Unless explicitly specified, the default draining policy for each partition will be the following:

  • The general partition will be soft drained on the previous Friday from 8am.
  • The daily partition will be soft drained on the previous day from 8am.
  • The hourly partition will be soft drained on the same Monday from 7am.
  • The gpu partition will be soft drained on the same Monday from 7am.

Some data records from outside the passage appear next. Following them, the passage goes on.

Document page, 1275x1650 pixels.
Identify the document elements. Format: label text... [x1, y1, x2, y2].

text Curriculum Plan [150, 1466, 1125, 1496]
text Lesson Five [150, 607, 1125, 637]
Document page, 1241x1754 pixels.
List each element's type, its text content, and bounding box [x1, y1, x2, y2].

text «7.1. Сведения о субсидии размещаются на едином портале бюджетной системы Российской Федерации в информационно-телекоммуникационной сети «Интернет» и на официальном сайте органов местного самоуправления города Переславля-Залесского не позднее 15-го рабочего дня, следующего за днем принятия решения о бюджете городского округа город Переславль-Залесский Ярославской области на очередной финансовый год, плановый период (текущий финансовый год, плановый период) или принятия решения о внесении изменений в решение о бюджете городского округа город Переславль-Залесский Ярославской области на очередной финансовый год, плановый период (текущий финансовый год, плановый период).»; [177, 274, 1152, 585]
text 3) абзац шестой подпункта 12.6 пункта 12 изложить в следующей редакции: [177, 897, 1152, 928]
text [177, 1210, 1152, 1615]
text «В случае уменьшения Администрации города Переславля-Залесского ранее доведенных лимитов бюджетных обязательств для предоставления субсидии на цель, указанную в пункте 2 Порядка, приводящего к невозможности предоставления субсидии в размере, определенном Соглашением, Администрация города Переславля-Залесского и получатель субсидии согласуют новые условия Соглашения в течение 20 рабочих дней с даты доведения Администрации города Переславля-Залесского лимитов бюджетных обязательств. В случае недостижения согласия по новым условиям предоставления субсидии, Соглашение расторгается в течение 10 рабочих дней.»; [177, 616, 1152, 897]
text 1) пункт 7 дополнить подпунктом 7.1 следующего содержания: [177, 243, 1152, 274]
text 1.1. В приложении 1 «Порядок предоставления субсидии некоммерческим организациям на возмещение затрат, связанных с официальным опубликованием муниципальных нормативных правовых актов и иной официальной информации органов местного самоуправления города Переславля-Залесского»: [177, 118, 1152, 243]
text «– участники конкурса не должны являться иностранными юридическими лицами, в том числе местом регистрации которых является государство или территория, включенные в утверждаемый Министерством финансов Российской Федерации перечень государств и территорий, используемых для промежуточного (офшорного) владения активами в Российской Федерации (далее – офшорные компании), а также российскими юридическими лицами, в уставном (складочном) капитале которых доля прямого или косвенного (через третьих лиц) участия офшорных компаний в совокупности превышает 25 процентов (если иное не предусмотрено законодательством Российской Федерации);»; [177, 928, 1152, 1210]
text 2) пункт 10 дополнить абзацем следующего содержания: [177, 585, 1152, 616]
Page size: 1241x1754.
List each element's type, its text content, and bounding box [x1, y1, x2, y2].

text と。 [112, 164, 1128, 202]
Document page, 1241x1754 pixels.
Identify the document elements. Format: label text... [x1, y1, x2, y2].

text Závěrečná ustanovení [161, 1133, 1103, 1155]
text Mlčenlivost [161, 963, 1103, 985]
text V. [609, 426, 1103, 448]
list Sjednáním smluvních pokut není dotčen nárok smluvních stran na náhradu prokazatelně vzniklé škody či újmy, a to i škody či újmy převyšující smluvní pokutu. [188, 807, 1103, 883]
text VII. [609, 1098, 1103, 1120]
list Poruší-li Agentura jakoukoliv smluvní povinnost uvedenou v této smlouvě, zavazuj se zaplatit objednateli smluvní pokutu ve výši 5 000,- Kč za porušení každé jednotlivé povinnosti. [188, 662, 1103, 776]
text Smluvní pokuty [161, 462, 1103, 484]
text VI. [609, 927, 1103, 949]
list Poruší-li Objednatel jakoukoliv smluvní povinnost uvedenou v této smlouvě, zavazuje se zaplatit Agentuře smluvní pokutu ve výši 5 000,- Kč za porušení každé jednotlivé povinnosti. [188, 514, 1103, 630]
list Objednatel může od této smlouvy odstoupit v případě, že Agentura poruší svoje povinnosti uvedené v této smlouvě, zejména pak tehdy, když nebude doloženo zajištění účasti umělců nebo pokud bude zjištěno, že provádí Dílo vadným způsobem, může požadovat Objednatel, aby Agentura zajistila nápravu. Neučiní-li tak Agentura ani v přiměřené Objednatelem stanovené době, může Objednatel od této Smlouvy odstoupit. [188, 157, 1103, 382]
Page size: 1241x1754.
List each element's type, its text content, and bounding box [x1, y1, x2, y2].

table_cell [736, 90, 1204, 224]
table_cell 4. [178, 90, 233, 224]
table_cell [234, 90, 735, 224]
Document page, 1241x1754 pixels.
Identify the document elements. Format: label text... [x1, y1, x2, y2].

Finally, remaining running jobs will be killed by default when the downtime starts. In some specific rare cases jobs will be just paused and resumed back when the downtime finished.

Draining Policy Summary

The following table contains a summary of the draining policies during a Schedule Downtime:

Partition Drain Policy Default Drain Type Default Job Policy
general 72h before the SD soft drain Kill running jobs when SD starts
daily 24h before the SD soft drain Kill running jobs when SD starts
hourly 1h before the SD soft drain Kill running jobs when SD starts
gpu 72h before the SD soft drain Kill running jobs when SD starts

Next Scheduled Downtimes

The table below shows a description for the next Scheduled Downtime

Date Time Affected Service/s Description Status
02.08.2019 From 16h Merlin Cluster, all services SD for central PSI IT Services affecting Merlin cluster. Pending
03.08.2019 All day* Merlin Cluster, all services SD for central PSI IT Services affecting Merlin cluster. Pending
04.08.2019 Until 9h Merlin Cluster, all services SD for central PSI IT Services affecting Merlin cluster. Pending
  • Note: We will try to already make the cluster available on Sunday on a best effort basis. An email will be sent to the list.